[Stored data entries]
--------
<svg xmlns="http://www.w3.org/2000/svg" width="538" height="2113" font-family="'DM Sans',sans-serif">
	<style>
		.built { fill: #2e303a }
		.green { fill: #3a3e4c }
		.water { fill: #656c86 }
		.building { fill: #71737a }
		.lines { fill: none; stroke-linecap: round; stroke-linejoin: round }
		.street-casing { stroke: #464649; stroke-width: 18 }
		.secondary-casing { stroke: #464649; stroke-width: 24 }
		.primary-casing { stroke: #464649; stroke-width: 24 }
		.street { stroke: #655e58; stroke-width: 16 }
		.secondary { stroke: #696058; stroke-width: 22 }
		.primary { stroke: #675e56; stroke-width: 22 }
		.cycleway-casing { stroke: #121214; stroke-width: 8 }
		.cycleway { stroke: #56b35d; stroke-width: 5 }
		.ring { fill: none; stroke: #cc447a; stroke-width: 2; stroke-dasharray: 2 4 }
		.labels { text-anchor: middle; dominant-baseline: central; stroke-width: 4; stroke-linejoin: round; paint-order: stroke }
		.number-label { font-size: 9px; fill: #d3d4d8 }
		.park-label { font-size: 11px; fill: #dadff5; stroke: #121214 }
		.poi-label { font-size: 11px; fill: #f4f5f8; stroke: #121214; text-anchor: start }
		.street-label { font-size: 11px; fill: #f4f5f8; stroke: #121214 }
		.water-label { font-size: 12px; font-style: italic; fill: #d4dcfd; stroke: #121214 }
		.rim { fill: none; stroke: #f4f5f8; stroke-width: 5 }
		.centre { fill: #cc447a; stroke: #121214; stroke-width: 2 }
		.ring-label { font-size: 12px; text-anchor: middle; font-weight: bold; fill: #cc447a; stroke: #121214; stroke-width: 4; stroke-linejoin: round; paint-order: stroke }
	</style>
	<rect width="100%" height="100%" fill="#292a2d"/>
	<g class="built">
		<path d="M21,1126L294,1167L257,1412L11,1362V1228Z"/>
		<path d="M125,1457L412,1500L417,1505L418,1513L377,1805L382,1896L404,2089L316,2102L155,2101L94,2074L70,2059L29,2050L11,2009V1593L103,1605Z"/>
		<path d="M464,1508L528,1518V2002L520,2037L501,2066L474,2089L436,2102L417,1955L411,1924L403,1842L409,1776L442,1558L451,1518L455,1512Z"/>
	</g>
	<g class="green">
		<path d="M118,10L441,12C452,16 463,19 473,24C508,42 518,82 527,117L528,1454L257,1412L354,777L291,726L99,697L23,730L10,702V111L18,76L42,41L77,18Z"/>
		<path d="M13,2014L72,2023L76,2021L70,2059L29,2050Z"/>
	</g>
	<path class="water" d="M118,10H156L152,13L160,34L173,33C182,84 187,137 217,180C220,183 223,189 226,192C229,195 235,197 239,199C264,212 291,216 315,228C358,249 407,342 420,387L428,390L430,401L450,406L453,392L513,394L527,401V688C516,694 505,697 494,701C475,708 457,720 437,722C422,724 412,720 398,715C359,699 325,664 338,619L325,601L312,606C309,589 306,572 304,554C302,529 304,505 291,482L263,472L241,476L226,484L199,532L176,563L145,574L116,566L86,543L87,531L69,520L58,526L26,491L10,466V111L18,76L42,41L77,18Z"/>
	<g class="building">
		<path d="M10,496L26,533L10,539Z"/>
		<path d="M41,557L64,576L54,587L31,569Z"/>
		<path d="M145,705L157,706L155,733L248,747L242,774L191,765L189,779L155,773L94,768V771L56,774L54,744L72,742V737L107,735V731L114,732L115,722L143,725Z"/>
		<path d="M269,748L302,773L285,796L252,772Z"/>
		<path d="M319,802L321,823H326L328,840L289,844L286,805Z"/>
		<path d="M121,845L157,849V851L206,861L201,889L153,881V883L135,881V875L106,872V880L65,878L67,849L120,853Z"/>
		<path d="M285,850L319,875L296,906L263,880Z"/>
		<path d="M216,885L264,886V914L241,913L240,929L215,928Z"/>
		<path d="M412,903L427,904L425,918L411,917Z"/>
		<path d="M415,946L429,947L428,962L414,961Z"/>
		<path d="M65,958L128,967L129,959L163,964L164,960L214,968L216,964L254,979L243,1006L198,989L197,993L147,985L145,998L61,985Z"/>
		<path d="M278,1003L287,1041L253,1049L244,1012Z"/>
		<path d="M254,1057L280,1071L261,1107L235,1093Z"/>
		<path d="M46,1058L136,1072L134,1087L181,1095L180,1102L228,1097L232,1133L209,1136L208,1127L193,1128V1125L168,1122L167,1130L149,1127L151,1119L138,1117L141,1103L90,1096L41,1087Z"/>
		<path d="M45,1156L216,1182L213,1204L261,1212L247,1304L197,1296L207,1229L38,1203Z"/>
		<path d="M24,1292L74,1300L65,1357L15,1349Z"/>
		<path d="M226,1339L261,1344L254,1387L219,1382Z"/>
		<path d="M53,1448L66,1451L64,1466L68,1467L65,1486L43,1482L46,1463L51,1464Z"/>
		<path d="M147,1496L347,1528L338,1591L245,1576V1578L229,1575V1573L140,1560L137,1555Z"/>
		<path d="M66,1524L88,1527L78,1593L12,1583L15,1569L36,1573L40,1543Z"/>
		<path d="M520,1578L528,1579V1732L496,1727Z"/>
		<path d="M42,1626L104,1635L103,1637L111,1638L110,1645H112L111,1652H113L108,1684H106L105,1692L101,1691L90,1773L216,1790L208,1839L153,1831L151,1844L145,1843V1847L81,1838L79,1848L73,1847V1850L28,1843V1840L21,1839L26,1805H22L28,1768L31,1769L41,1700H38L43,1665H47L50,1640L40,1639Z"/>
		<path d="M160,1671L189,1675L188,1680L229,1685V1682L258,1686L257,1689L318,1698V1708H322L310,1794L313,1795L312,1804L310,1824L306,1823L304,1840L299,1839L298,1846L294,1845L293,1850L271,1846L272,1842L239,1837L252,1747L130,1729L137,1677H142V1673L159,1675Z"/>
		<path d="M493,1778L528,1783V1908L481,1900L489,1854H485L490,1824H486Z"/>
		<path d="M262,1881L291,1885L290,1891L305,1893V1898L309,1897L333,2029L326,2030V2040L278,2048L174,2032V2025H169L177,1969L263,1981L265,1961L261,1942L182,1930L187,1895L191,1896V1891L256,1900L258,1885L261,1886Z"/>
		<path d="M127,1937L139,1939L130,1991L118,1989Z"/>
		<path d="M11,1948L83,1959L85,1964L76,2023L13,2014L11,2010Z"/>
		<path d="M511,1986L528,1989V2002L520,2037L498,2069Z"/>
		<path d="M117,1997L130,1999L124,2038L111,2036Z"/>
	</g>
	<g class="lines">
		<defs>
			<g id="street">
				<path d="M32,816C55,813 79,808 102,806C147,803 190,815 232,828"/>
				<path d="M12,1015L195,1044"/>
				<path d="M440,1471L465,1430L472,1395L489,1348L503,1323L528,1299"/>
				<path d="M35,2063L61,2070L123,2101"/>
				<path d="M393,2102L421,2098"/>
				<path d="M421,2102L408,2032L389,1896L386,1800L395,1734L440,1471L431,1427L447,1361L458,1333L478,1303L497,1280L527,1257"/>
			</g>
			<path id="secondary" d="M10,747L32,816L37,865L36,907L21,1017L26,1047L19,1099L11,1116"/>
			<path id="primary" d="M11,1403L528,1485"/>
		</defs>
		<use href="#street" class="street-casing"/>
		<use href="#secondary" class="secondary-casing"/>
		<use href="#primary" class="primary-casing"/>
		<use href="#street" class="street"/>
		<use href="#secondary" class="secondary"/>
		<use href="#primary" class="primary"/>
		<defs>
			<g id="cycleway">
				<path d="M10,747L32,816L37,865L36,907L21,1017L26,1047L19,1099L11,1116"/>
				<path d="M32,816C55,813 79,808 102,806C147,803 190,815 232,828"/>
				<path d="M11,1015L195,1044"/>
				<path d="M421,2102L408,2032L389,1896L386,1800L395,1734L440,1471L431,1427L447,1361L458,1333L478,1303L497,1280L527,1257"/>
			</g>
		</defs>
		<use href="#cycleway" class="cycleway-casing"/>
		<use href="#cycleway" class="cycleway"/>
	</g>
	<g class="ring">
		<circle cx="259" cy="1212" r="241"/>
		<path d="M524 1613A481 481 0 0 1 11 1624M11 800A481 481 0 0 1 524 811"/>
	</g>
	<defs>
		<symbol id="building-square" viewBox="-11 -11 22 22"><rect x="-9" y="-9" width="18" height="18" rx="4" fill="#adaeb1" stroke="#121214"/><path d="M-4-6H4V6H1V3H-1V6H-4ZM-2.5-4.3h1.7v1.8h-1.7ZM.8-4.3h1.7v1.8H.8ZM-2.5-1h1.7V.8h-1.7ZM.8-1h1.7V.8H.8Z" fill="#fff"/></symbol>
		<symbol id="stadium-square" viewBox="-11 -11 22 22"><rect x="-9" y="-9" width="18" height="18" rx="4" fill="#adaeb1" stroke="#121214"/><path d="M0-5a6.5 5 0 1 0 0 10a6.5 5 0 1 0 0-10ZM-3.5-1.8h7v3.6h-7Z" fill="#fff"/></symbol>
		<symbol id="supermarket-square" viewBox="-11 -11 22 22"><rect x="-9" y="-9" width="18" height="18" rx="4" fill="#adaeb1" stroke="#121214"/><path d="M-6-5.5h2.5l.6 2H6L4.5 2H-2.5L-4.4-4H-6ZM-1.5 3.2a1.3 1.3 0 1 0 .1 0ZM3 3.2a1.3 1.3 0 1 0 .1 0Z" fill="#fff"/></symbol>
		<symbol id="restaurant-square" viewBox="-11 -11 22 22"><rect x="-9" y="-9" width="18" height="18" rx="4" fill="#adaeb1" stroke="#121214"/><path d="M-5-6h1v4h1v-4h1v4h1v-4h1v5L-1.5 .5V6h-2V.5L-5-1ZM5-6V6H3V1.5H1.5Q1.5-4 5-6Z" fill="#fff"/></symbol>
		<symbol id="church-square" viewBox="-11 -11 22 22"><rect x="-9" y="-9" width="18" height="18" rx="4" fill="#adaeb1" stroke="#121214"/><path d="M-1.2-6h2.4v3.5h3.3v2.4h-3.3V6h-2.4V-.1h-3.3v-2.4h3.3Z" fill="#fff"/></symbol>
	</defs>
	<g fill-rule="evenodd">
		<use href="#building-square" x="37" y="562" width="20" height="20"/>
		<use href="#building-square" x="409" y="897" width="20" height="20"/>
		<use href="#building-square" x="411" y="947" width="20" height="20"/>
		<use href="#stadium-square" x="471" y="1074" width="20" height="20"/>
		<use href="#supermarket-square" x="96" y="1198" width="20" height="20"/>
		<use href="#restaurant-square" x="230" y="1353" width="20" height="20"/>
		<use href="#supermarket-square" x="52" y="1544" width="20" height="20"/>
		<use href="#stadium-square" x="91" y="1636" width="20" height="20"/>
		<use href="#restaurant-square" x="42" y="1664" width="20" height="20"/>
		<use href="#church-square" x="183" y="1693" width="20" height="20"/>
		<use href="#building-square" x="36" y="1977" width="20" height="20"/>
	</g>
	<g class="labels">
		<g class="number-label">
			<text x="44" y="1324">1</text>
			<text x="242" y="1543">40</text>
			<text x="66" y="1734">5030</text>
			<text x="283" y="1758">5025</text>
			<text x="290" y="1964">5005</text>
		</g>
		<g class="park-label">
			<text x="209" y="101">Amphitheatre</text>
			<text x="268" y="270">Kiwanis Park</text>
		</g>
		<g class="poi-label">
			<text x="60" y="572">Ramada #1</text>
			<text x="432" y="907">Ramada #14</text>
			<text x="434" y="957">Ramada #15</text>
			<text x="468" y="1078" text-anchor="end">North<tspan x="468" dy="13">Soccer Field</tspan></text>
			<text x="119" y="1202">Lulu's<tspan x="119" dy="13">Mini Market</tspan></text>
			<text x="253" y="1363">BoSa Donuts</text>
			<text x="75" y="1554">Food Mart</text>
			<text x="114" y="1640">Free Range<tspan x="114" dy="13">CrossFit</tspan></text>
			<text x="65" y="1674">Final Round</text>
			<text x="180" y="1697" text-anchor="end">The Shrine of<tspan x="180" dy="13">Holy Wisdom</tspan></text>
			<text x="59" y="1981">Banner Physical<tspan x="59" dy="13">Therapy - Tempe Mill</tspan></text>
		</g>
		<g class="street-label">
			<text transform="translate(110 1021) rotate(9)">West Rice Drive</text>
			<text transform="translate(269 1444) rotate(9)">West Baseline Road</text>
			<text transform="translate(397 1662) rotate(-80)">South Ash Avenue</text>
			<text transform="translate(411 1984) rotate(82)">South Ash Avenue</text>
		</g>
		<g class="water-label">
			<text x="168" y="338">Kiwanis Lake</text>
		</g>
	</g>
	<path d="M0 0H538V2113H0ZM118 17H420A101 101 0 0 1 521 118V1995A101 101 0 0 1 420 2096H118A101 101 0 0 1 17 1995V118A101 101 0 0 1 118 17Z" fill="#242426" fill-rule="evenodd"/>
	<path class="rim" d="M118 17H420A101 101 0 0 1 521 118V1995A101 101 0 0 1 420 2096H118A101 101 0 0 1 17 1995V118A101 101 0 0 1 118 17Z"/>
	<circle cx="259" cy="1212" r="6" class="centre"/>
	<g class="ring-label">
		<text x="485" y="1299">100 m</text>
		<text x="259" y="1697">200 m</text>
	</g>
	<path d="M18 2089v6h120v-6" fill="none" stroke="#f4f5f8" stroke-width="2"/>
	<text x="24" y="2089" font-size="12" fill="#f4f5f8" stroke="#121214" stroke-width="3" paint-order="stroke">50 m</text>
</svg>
--------
* Action item
Using the records above, pull out each line where the word "South" occurs.

* Finished exercise
			<text transform="translate(397 1662) rotate(-80)">South Ash Avenue</text>
			<text transform="translate(411 1984) rotate(82)">South Ash Avenue</text>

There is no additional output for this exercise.